How many separate lines of the data contain "down"? Give the count and nothing else.
*** Begin section ***
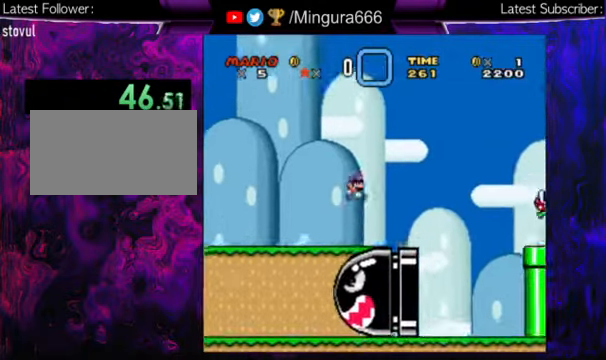
{"buttons": ["Y", "DPAD_RIGHT"], "events": [[366, "B", "up"]]}
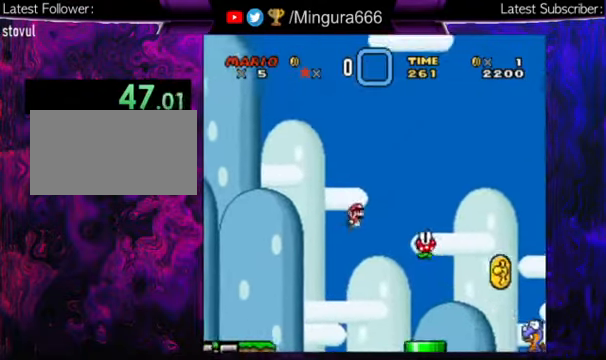
{"buttons": ["B", "Y", "DPAD_RIGHT"], "events": [[366, "B", "down"]]}
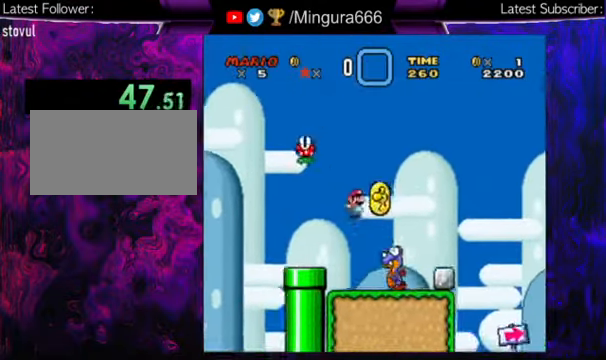
{"buttons": ["Y", "DPAD_RIGHT"], "events": [[33, "B", "up"]]}
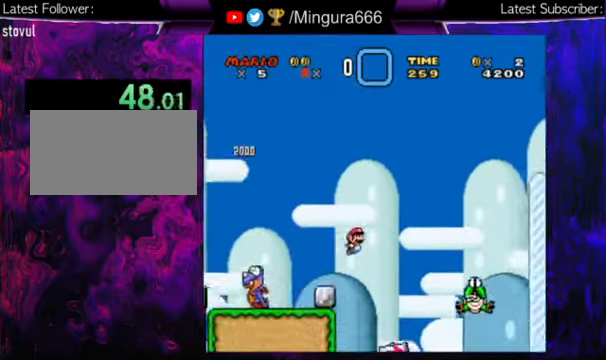
{"buttons": ["B", "Y", "DPAD_RIGHT"], "events": [[433, "B", "down"]]}
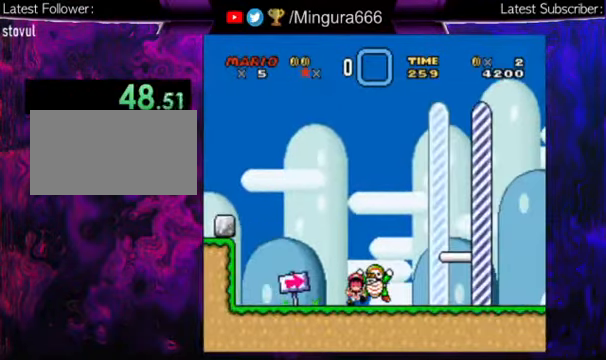
{"buttons": [], "events": [[100, "B", "up"], [200, "Y", "up"], [266, "DPAD_RIGHT", "up"]]}
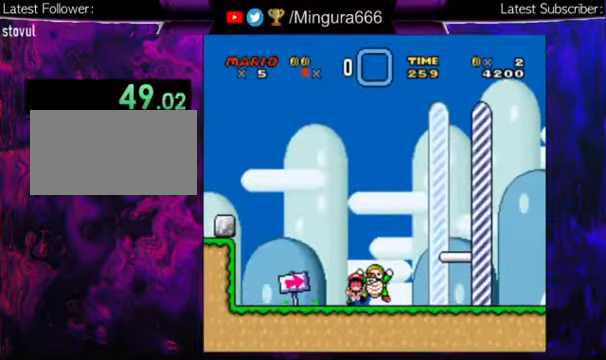
{"buttons": [], "events": []}
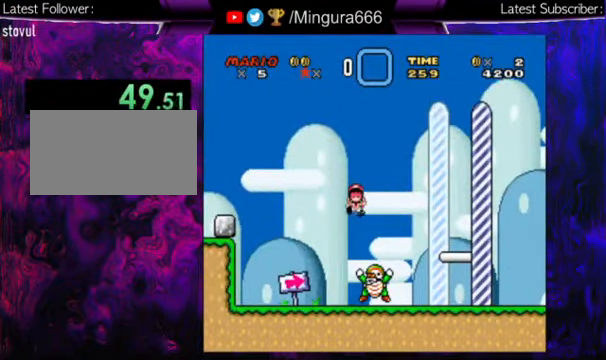
{"buttons": [], "events": []}
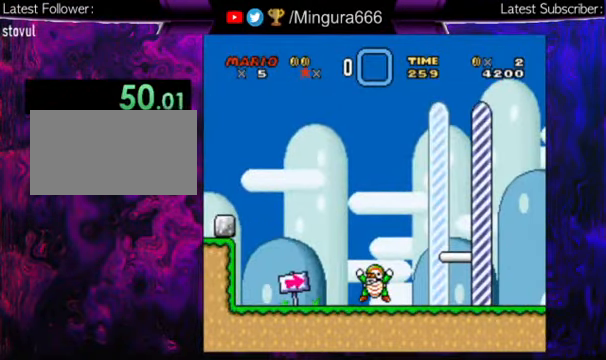
{"buttons": [], "events": []}
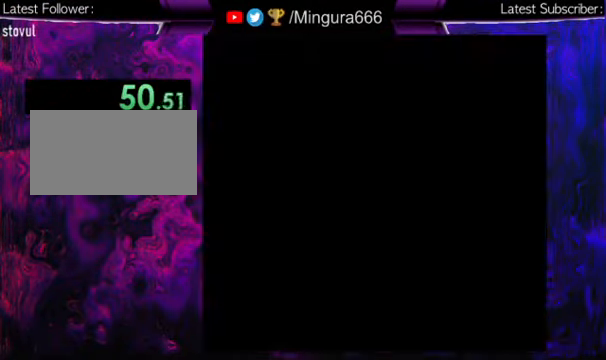
{"buttons": [], "events": []}
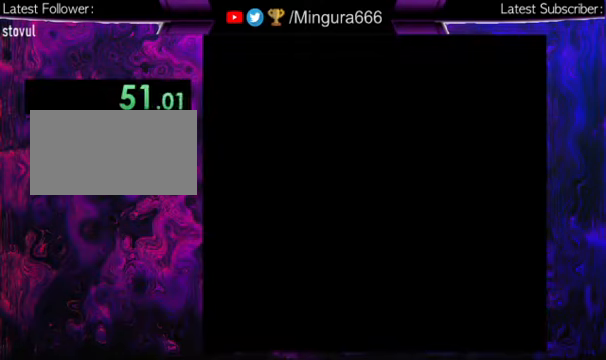
{"buttons": [], "events": []}
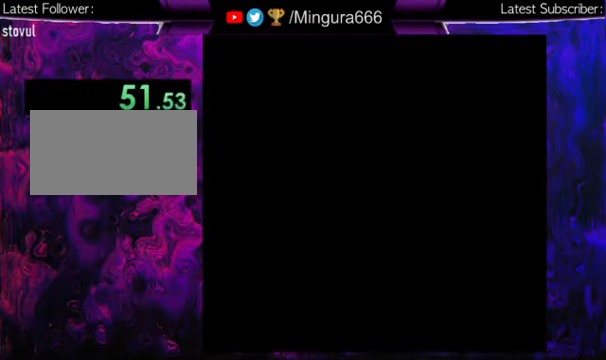
{"buttons": [], "events": []}
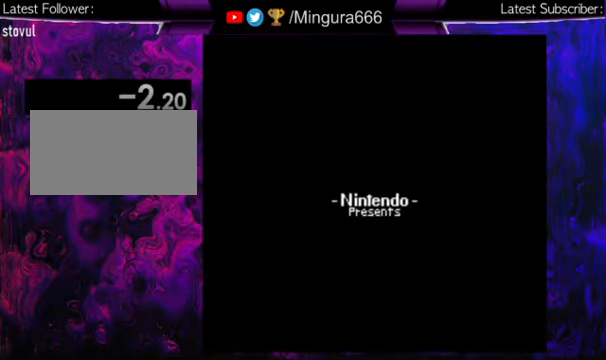
{"buttons": [], "events": []}
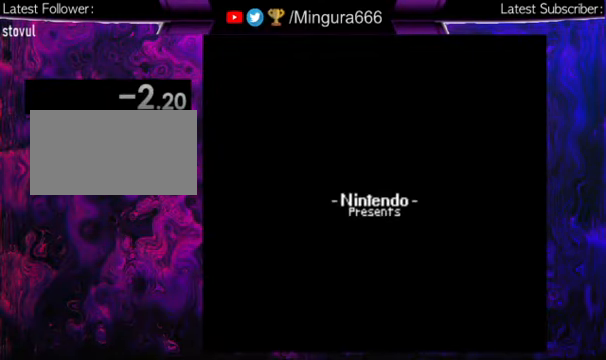
{"buttons": [], "events": []}
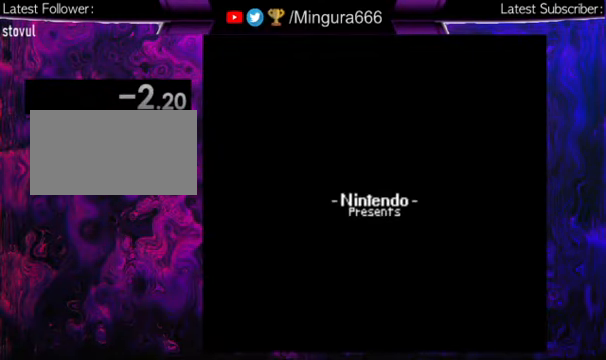
{"buttons": [], "events": [[34, "B", "down"], [67, "B", "up"], [200, "B", "down"], [300, "B", "up"]]}
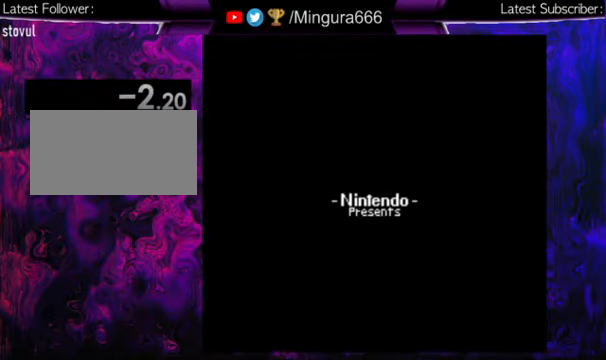
{"buttons": [], "events": []}
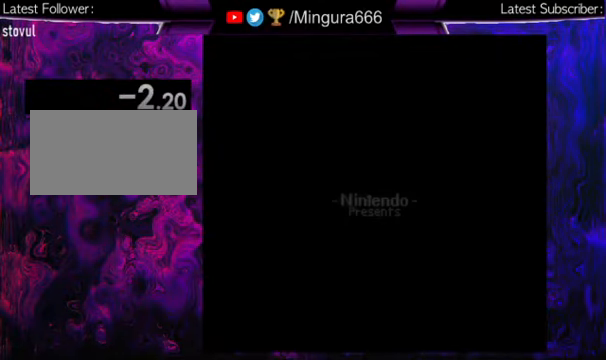
{"buttons": [], "events": []}
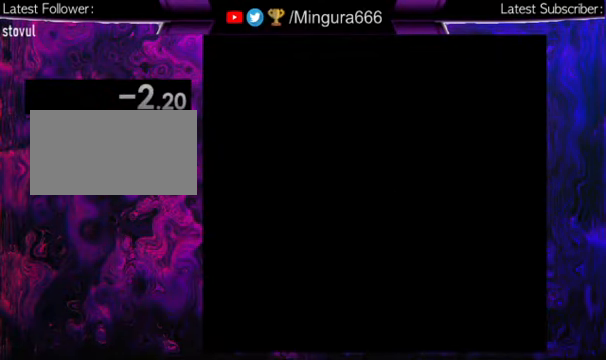
{"buttons": [], "events": []}
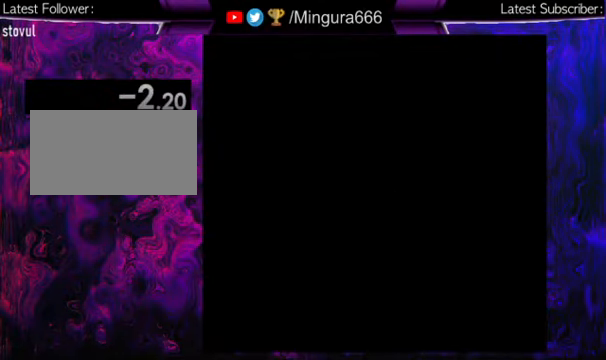
{"buttons": [], "events": []}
*** End section ***
**Output below:** 3